Cross-training is the inclusion of alternative exercises into a fitness or athletic training program to improve performance in one’s main sport. This strategy commonly involves utilizing an alternate mode of training to improve performance in the primary sport but with less wear and tear. A runner, for example, might ride a bicycle or elliptical trainer to work out their legs without the same impact as running. Cross-training focuses on improving performance of the systems involved used in an athlete’s primary sport.

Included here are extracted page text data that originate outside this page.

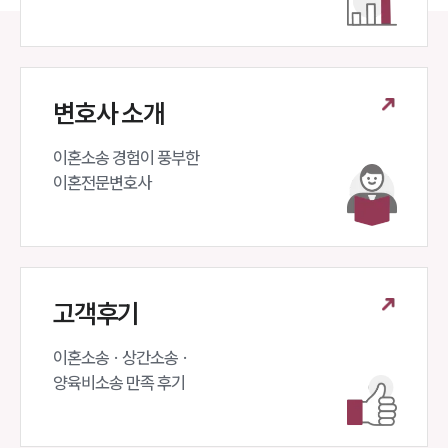
대륜법률상담예약
대륜법률상담예약
변호사 소개
이혼소송 경험이 풍부한 

이혼전문변호사 
고객후기
이혼소송 · 상간소송 ·

양육비소송 만족 후기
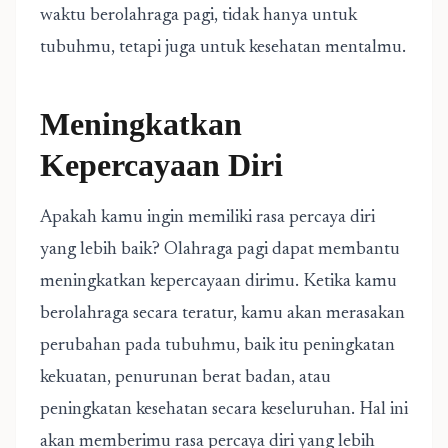
waktu berolahraga pagi, tidak hanya untuk
tubuhmu, tetapi juga untuk kesehatan mentalmu.
Meningkatkan
Kepercayaan Diri
Apakah kamu ingin memiliki rasa percaya diri
yang lebih baik? Olahraga pagi dapat membantu
meningkatkan kepercayaan dirimu. Ketika kamu
berolahraga secara teratur, kamu akan merasakan
perubahan pada tubuhmu, baik itu peningkatan
kekuatan, penurunan berat badan, atau
peningkatan kesehatan secara keseluruhan. Hal ini
akan memberimu rasa percaya diri yang lebih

Counter-training is the addition of exercises that train neglected muscle systems or provide relief for excessively stressed muscles; it is therapeutic and corrective in nature. As a simple example, a right-handed golfer might take an equal number of practice swings left-handed. Similarly, cyclists will benefit from back extension and hip extension motions that counter the fixed-forward position of the bicycle. The goal of counter-training is to maintain balance and flexibility and build strength in unused muscle groups
Counter-training is important not only for athletics, but as an antidote to the rigors of daily life. Many of us spend the majority of our work days seated at desks, driving cars, or reading with our heads slumped forward. Chronic sitting can result in weakened muscle tissue and abnormal posture. Our shoulders, neck, back, hips, and legs can be affected by prolonged sitting. Reaching or leaning forward, often associated with computer use or other desk work, can lead to forward-rounding of the shoulders, the result of chronic constriction of the pectorals and biceps complex. Uncorrected, this posture can lead to curvature of the thoracic spine (or kyphosis) and, eventually, the condition known as dowager’s hump. Even mild postural abnormalities often produce pain or discomfort and can make sitting difficult.
The Foundation Five exercises represent an excellent counter-training strategy to the demands of daily life. This regimen rebuilds strength in commonly unused postural and stabilizing muscles and fosters accuracy of movement. The result is balanced musculature and the correction of abnormal posture.